El último San Mateo de la SOF

Una bailarina durante el desfile del Día de América del pasado San Mateo. /ÁLEX PIÑA
Una bailarina durante el desfile del Día de América del pasado San Mateo. / ÁLEX PIÑA

La entidad privada debe cumplir con la Ley de Racionalización de la Administración Local | Roberto Sánchez Ramos, presidente de la Sociedad Ovetense de Festejos, aboga por «municipalizar» la institución con 70 años de historia a su espalda

CECILIA PÉREZ OVIEDO.

La Sociedad Ovetense de Festejos tiene los días contados. El modelo de esta asociación privada, tal como se conoce hoy, incumple la Ley de Racionalización de la Administración Local aprobada hace dos años por el gobierno central del Partido Popular. La norma impide que los ayuntamientos formalicen convenios con sociedades y obliga a establecer contratos públicos para garantizar la igualdad de oportunidades. El equipo de gobierno es consciente de ello. Este, el que arranca el viernes es el último San Mateo que organizará la SOF.

A principios de año, se encargó un informe al secretario municipal para abordar la situación. Dictaminó que el convenio de colaboración entre la entidad y el Ayuntamiento, que venía prorrogándose desde 1997, «no es conforme a derecho». El alcalde, Wenceslao López, aventuró a principios del mes de julio que «el año que viene las fiestas estarán gestionadas por un nuevo ente».

La pregunta recae ahora sobre cuál será el futuro de la Sociedad Ovetense de Festejos tras sus setenta años de historia. Su actual presidente, el concejal de Cultura Roberto Sánchez Ramos, confiesa que la entidad «camina condenada por unas leyes del Partido Popular, que la ponen en una situación difícil».

Dificultades que su actual presidente quiere transformar en oportunidades. «El modelo ideal es que las fiestas se sigan haciendo desde una perspectiva pública». El instrumento para ello, asegura Sánchez Ramos, es «municipalizar» la SOF salvaguardando los intereses de los trabajadores. «Cambiará el instrumento pero no los fines», sentecia el edil de Festejos.

Ese instrumento, la Sociedad Ovetense de Festejos, vio la luz en el año 1947. El café Alvabusto, situado en la calle San Francisco, reunió a Francisco Álvarez Rubio, Modesto Vallina, Rafael Mori y José Fernández Buelta, cuatro asiduos a las tertulias cafeteras que asentaron los cimientos de la entidad. El objetivo era crear una sociedad dedicada a la organización de las fiestas de San Mateo para «librar al Ayuntamiento del penosos trabajo y esfuerzo económico», como así recoge el libro 'SOF, medio siglo de tambor y gaita', de Adolfo Casaprima.

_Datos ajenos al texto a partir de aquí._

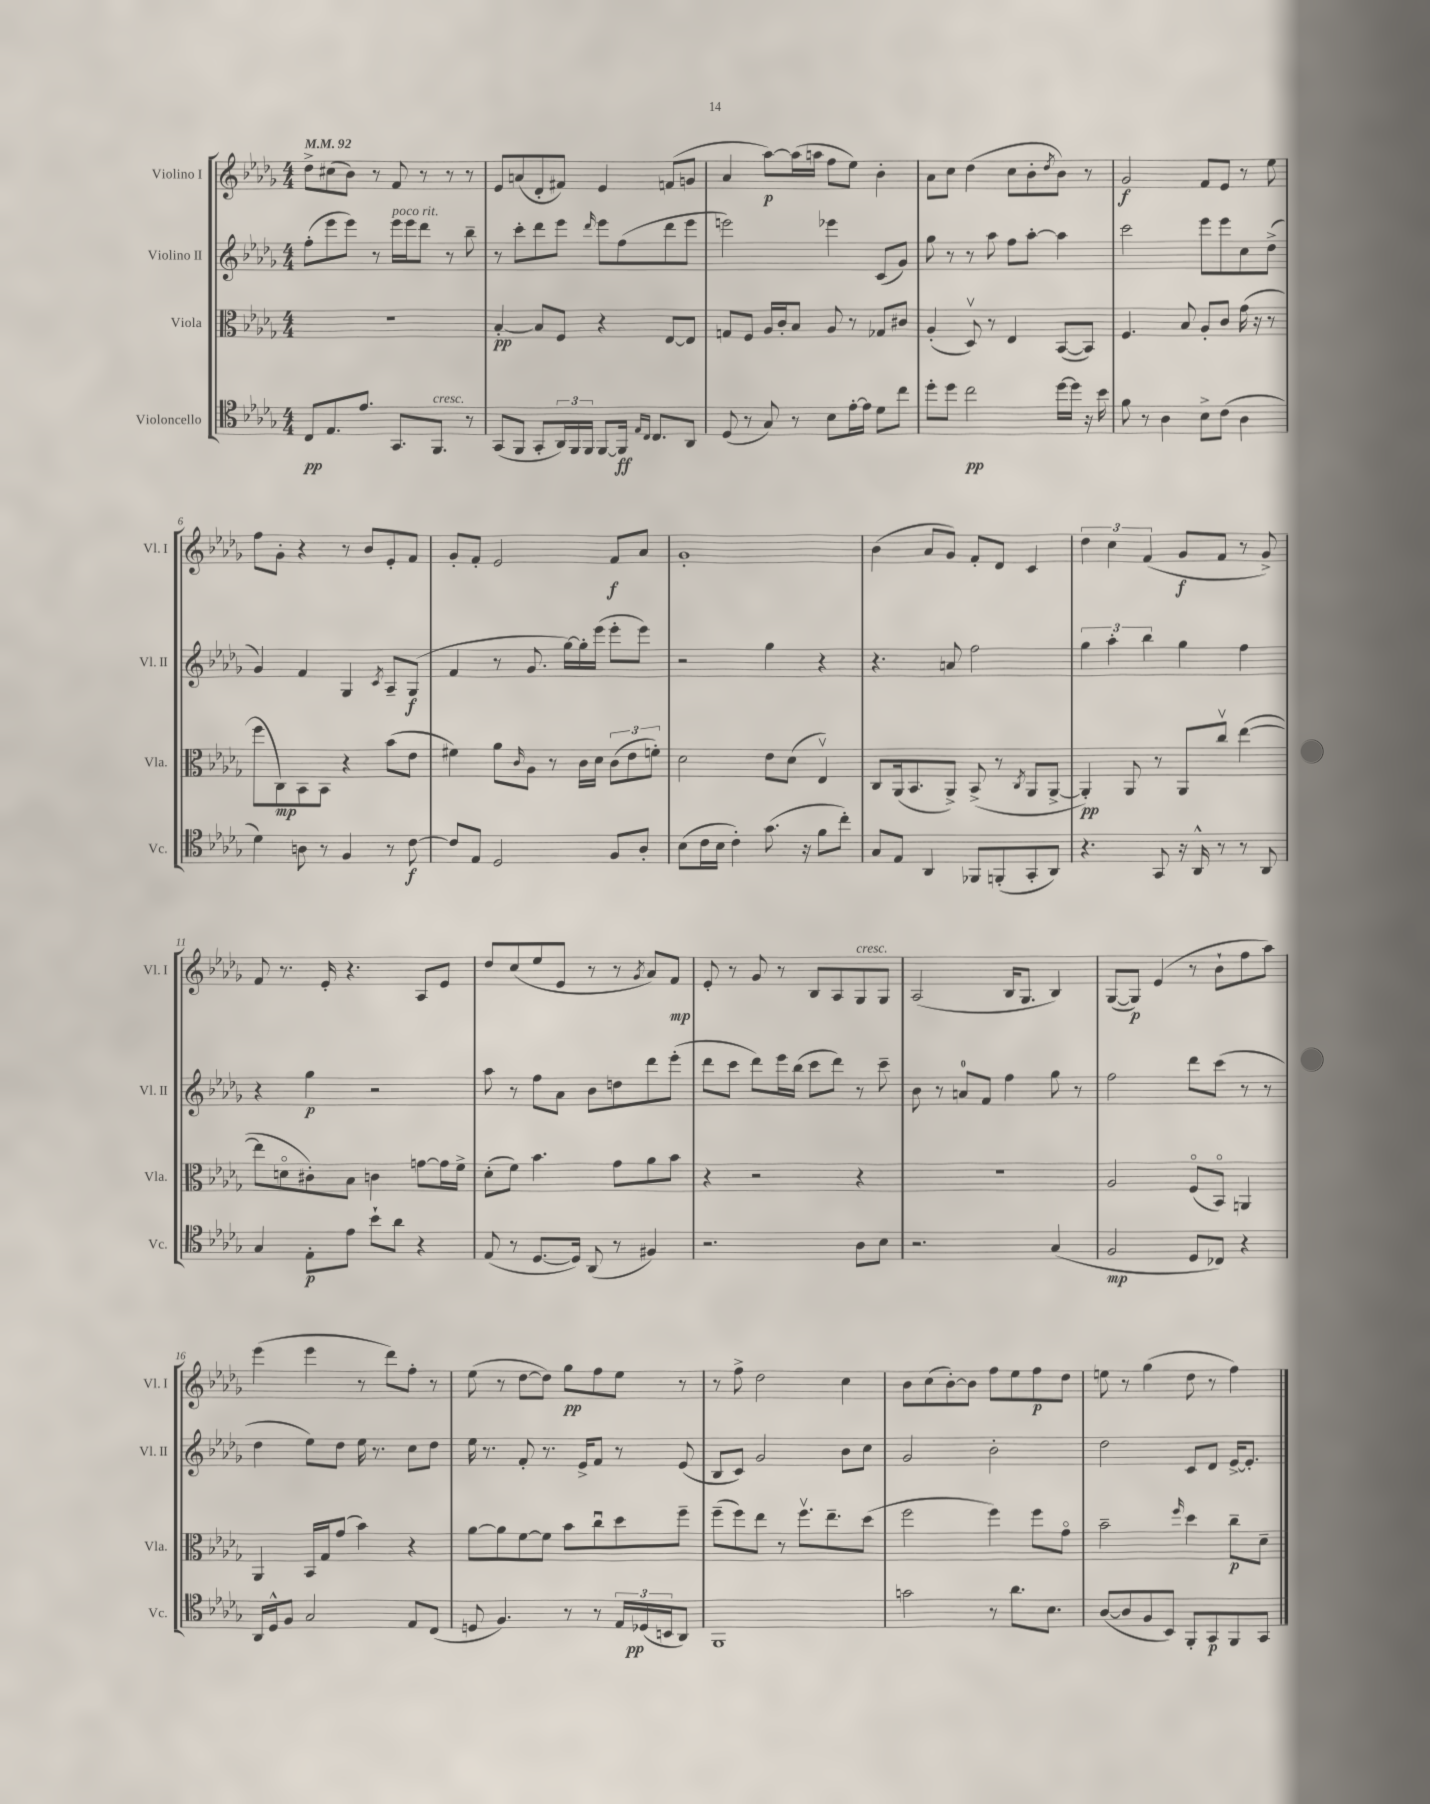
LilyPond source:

<<
\new StaffGroup <<
\new Staff = "s0" \with { instrumentName = "Violino I" shortInstrumentName = "Vl. I" } {
    \clef treble \key des \major \numericTimeSignature \time 4/4 \tempo 4 = 92
    des''8-> cis''8( bes'8) r8 f'8 r8 r8 r8 |
    ees'8 a'8( des'8-. fis'8) ees'4 f'8( g'8 |
    aes'4 aes''8~\p) aes''16( a''16 f''8 ees''8) bes'4-. |
    aes'8 c''8 des''4( c''8 bes'8-. \acciaccatura { des''8 } bes'8) r8 |
    ges'2\f f'8 ees'8 r8 ees''8 |
    f''8 ges'8-. r4 r8 bes'8 ees'8-. f'8 |
    ges'8-. f'8-. ees'2 f'8\f aes'8 |
    ges'1-. |
    bes'4( aes'8 ges'8) f'8-. des'8 c'4 |
    \tuplet 3/2 { des''4 c''4 f'4( } ges'8\f f'8 r8 ges'8->) |
    f'8 r8. ees'16-. r4. aes8 ees'8 |
    des''8 c''8( ees''8 ees'8 r8 r8 \acciaccatura { ges'8 } aes'8) f'8\mp |
    ees'8-. r8 ges'8 r8 bes8 aes8 ges8^\markup { \italic "cresc." } ges8 |
    aes2( bes16 ges8. bes4) |
    ges8~( ges8\p) ees'4( r8 bes'8-! f''8 aes''8) |
    ees'''4( ees'''4 r8 des'''8) f''8-. r8 |
    ees''8( r8 des''8~ des''8) ges''8\pp f''8 ees''8 r8 |
    r8 f''8-> des''2 c''4 |
    bes'8 c''8( bes'8~-.) bes'8 f''8 ees''8 f''8\p des''8 |
    e''8 r8 ges''4( des''8 r8 f''4) \bar "|." |
}
\new Staff = "s1" \with { instrumentName = "Violino II" shortInstrumentName = "Vl. II" } {
    \clef treble \key des \major \numericTimeSignature \time 4/4
    f''8-.( ees'''8 ees'''8) r8 ees'''16^\markup { \italic "poco rit." } ees'''16 des'''8 r8 bes''8-- |
    r8 c'''8-. des'''8 ees'''8 \grace { des'''16 } ees'''8 f''8( des'''8 ees'''8 |
    e'''2) ees'''4 c'8( ges'8) |
    ges''8 r8 r8 aes''8 f''8 aes''8~-. aes''4 |
    c'''2 ees'''8 ees'''8 c''8 des''8->( |
    ges'4) f'4 ges4 \acciaccatura { c'8 } aes8-- ges8\f( |
    f'4 r8 ges'8. ges''16~) ges''16-. ees'''16( ees'''8-. ees'''8) |
    r2 ges''4 r4 |
    r4. a'8 f''2 |
    \tuplet 3/2 { ges''4 aes''4-. bes''4 } ges''4 f''4 |
    r4 ges''4\p r2 |
    aes''8 r8 f''8 aes'8 bes'8 d''8 des'''8 ees'''8-.( |
    des'''8 c'''8 des'''8) ees'''16 bes''16( c'''8 des'''8) r8 c'''8-- |
    bes'8 r8 a'8-0 f'8 f''4 ges''8 r8 |
    f''2 des'''8 c'''8( r8 r8 |
    des''4 ees''8) des''8 ees''16 r8. c''8 des''8 |
    ees''16 r8. f'8-. r8. ees'16-> f'8 r8 ees'8( |
    bes8 c'8) ges'2 bes'8 c''8 |
    ges'2 bes'2-. |
    des''2 c'8 des'8 ees'16~-> ees'8.-. \bar "|." |
}
\new Staff = "s2" \with { instrumentName = "Viola" shortInstrumentName = "Vla." } {
    \clef alto \key des \major \numericTimeSignature \time 4/4
    R1 |
    bes4~-.\pp bes8 f8 r4 ees8~ ees8 |
    g8 f8 aes16 c'16-. bes8 aes8 r8 ges8 cis'8 |
    aes4-.( des8\upbow) r8 ees4 bes,8~( bes,8) |
    f4. bes8 aes8-. c'8 ges'16( r16 r8 |
    f''8 c8\mp) bes,8 bes,8 r4 bes'8( ees'8 |
    fis'4) aes'8 \grace { c'16 } aes8 r8 c'16 des'16 \tuplet 3/2 { c'8( ees'8 f'8-.) } |
    des'2 ees'8 des'8( ees4\upbow) |
    c8 aes,16( bes,8. aes,8->) bes,8->( r8 \acciaccatura { c8 } aes,8 aes,8~-> |
    aes,4-.\pp) aes,8 r8 aes,8 c''8\upbow ees''4~( |
    ees''8 d'8\flageolet cis'8-.) bes8 c'4 g'8~ g'16 f'16-> |
    des'8-.( f'8) bes'4. ges'8 aes'8 bes'8 |
    r4 r2 r4 |
    R1 |
    aes2 f8\flageolet( bes,8\flageolet) a,4 |
    aes,4 bes,16 ges16 ges'8( bes'4) r4 |
    aes'8~ aes'8 f'8~ f'8 bes'8 c''8\downbow des''8 f''8-- |
    f''8--( f''8) ees''8 r8 f''8.\upbow ees''8.-- des''8( |
    f''2 f''4) f''8 ges'8\flageolet |
    bes'2-- \grace { f''16 } des''4 c''8--\p des'8-- \bar "|." |
}
\new Staff = "s3" \with { instrumentName = "Violoncello" shortInstrumentName = "Vc." } {
    \clef tenor \key des \major \numericTimeSignature \time 4/4
    c8\pp ees8. ees'8. ges,8. f,8.^\markup { \italic "cresc." } r8 |
    ges,8( f,8 ges,8-. \tuplet 3/2 { aes,16) f,16 f,16 } f,8~ f,16\ff \grace { ees16 c16 } c8. aes,8 |
    des8( r8 ges8) r8 bes8 ees'16~-. ees'16 des'8 c''8 |
    des''8-. des''8 c''2\pp des''16~ des''16 r16 bes'16 |
    f'8 r8 aes4 bes8-> c'8( aes4 |
    des'4) a8 r8 f4 r8 c'8~\f |
    c'8 ees8 des2 f8 aes8-. |
    bes8( c'16 bes16 c'4-.) ges'8.( r16 f'8 c''8-.) |
    ges8 ees8 aes,4 fes,8 f,8-.( ges,8-. aes,8) |
    r4. ges,8 r16 aes,16-^ r8 r8 aes,8 |
    ges4 ees8-.\p ees'8 bes'8-! aes'8 r4 |
    ees8( r8 des8.~ des16) aes,8( r8 fis4) |
    r2. aes8 bes8 |
    r2. ges4( |
    f2\mp des8 ces8) r4 |
    aes,16 des16-^ f8 ges2 ees8 c8( |
    d8 f4.) r8 r8 \tuplet 3/2 { ees16 des16\pp( b,16 } aes,8) |
    f,1 |
    g'2 r8 aes'8. bes8. |
    aes8~( aes8 f8 bes,8) f,8-. ges,8\p f,8 ges,8 \bar "|." |
}
>>
>>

La primera reunión oficial de constitución se celebró el 23 de junio de 1948 en los salones de la Cámara de Comercio, que por aquel entonces estaba situada en la plaza de Riego. Pedro Miñor fue su primer presidente y tres mil eran los socios que la conformaron.

La consolidación

La Sociedad Ovetense de Festejos despegó a principios de la década de los cincuenta. En 1956 se municipalizaron sus cargos directivos bajo la presidencia de Eduardo Gómez. Lacazzete. Fueron los años del recinto de La Herradura en el Campo de San Francisco y sus bailes de pago. Eso sí, para justificar las subvenciones municipales que recibía se compensó con la proliferación de verbenas populares. En aquellos años la SOF también tuvo que hacer frente a sus primeras polémicas. Lo recuerda Antonio Masip. Su padre, Valentín Masip fue el alcalde que ordenó retirar los pases gratuitos que se otorgaban a algunos privilegiados a los bailes de La Herradura. «La SOF retiró los pases de favor y hubo una sublevación y todo», recuerda Masip. Años después, la historia lo situaría como el alcalde que renovó San Mateo con los chiringuitos.

Los ochenta

El modelo de las casetas se importó del País Vasco, de Bilbao para más señas. Fue una idea deFelipe Fernández, hoy consejero de Liberbank y en 1983 asesor de la SOF. La entonces presidenta de la sociedad, Covadonga Bertrand, apostó por el cambio y el alcalde, Antonio Masip lo ejecutó. «Fue un éxito de imaginación y voluntad», recuerda el exregidor.

Antonio Masip reconoce que el papel de la SOF en sus setenta años de historia ha sido «en líneas generales positivo». Respecto al cambio de modelo que se precipita sobre la entidad prefiere mantener la cautela. «Yo ya no estoy en la cocina, pero confío mucho en este Ayuntamiento», matiza el alcalde que ayudó a transformar las fiestas que arrancan el viernes un año más. El último, para la SOF.